Un nombre.

 


 

Es misterioso marcar algo, ¿no te parece? Hace un instante un compañero de trabajo se acercó a mí para entregarme mi cosedora perdida. No la veía desde noviembre del año pasado. La propiedad es misteriosa: diez letras escritas con rotulador negro bastan para que alguien encuentren la posición especifica de aquel objeto en el mundo. Los nombres en realidad son coordenadas espaciotemporales, tienen un momento y un propósito que justifican nuestro sentido del universo. Sobre mi escritorio está el libro de una chica que estudió en este liceo mucho antes de mi llegada. Puedo leer su nombre, pero la coordenada que llevaría el objeto a su propietaria es un callejón sin salida. Este libro, marcado con un lapicero rojo que perdió su brillo con los años habla de una dirección vacía, de un espacio que ya no pertenece a nadie. Los nombres sin embargo no son una invención humana; delfines, murciélagos, ballenas y pingüinos tienen nombres —modulaciones de voz específicas para cada miembro de una comunidad— sonidos diferenciados que ayudan a identificar a los individuos.
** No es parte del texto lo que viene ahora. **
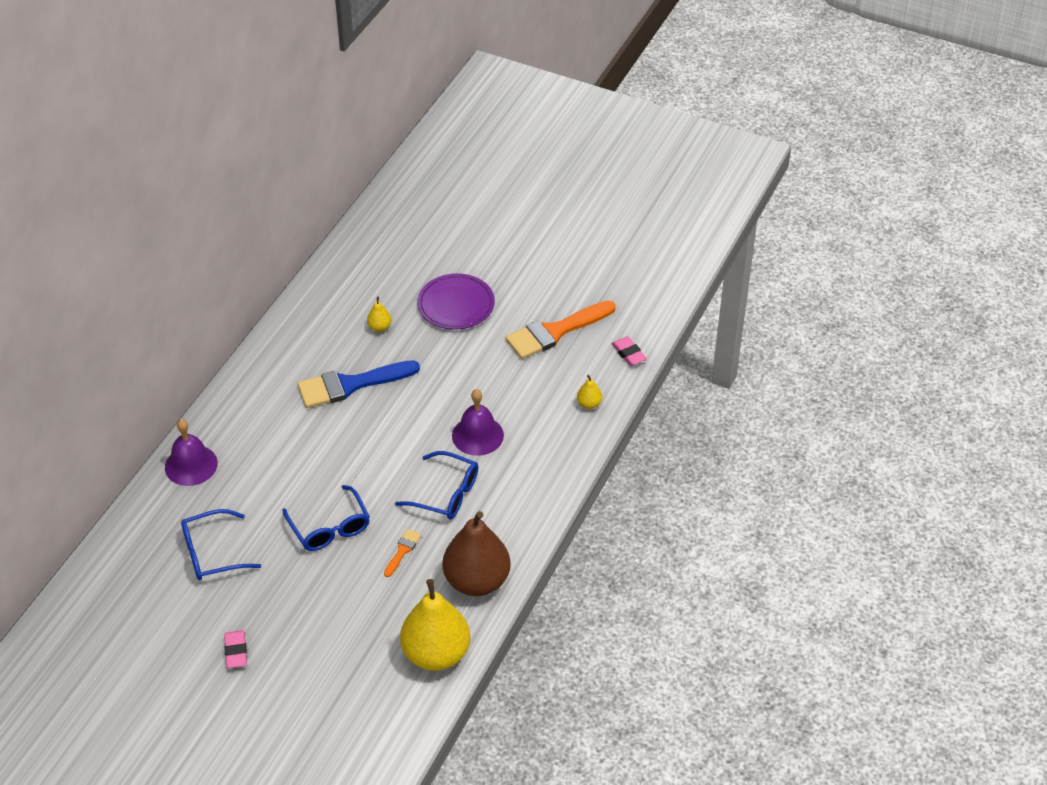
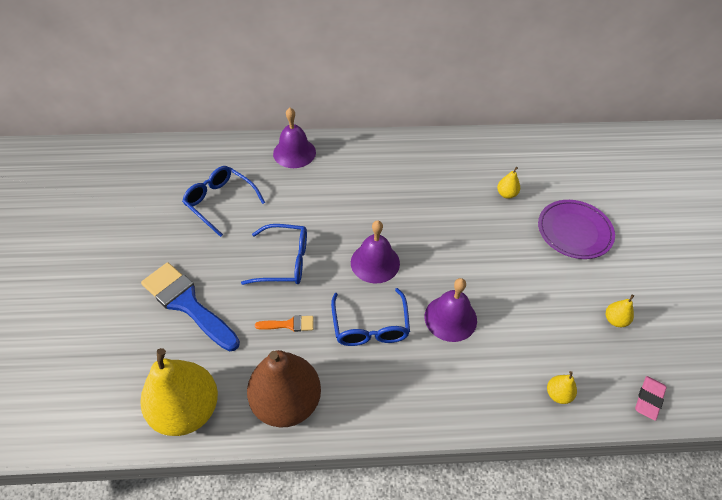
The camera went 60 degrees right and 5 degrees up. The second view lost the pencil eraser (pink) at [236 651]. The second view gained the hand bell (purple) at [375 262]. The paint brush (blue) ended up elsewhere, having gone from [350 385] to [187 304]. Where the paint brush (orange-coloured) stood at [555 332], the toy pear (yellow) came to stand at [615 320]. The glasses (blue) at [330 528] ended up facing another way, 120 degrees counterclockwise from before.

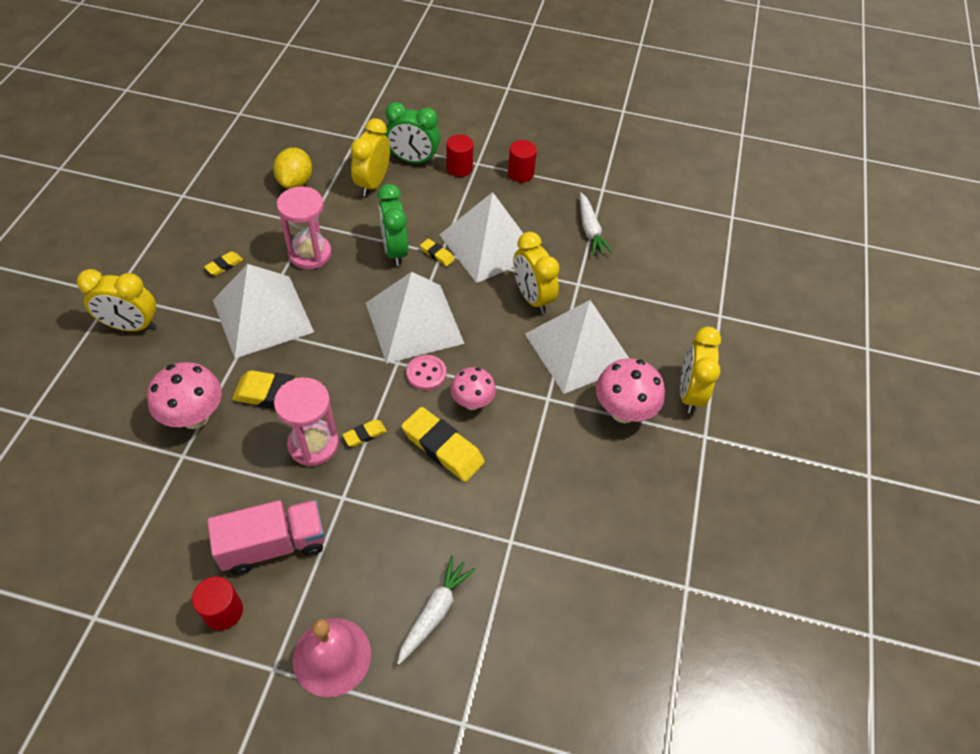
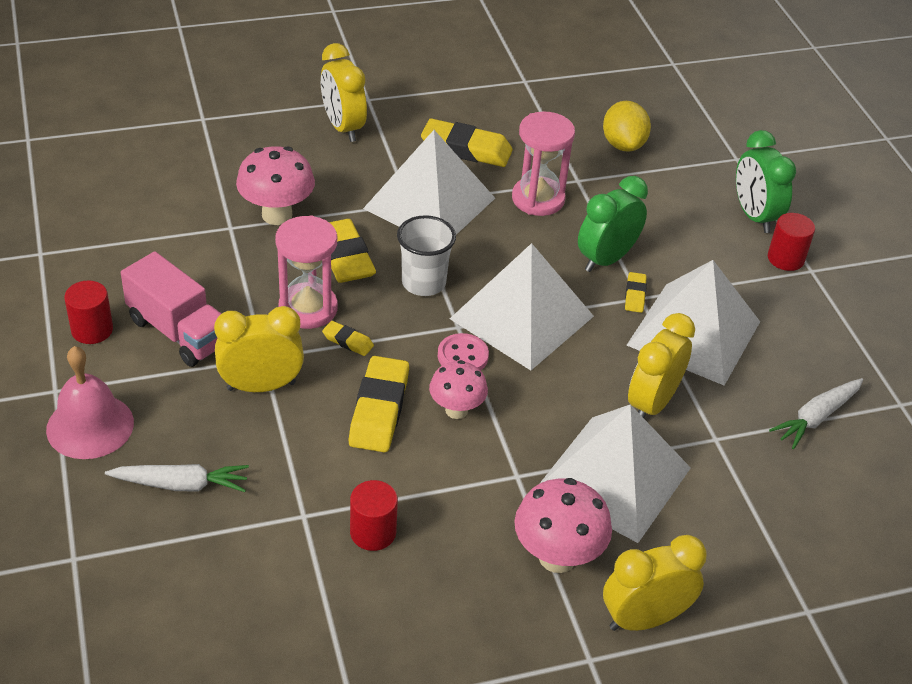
The camera went 60 degrees right and 10 degrees down. The second view gained the cup (white) at [423 283]. The clock (yellow) ended up elsewhere, having gone from [373 183] to [261 386]. The cylinder (red) ended up elsewhere, having gone from [520 173] to [373 532]. The lemon (yellow) at [295 182] ended up facing another way, 75 degrees counterclockwise from before. The size of the pencil eraser (yellow) at [224 265] changed by a factor of 2.04.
Pero, ¿qué es un individuo? ¿Identificar frente a quién? En millones de átomos y pedazos de espacio y ausencia, en este breve momento en donde coexistimos en un aquí y un ahora ilusorios e inabordables , hay una perturbación dolorosamente autoconsciente llamada Oscar Corzo cuya voluntad se disgrega por pedazos del mundo y los reclama como suyos. A él le pertenece esta cosedora. Un día desaparecerá, pero los rastros de esta cosedora le sobrevivirán milenios. Susurro un nombre pues los nombres son fantasmas, espejismos y también magia. Entiendo por ello por qué llevamos siglos concibiéndolos como mágicos. Mi nombre es un acto aleatorio del que he terminado apropiándome, pero en realidad podría ser cualquier otro nombre o cualquier otro rostro pues soy una coordenada de circunstancias y fenómenos universales. Es misterioso tener un nombre pero es aún más misterioso no confundirlo con mi yo verdadero. Mi padre un día conjuró unas palabras exactas, un momento preciso y de aquella conjugación surgió mi nombre, pero yo no soy una palabra.

Yo, en realidad, soy nada.

Estoy enamorado; conjuro un nombre (conjuro la nada) o a lo mejor; una forma específica del universo aparece frente a mí, un universo imposible y desbordado que no existía antes.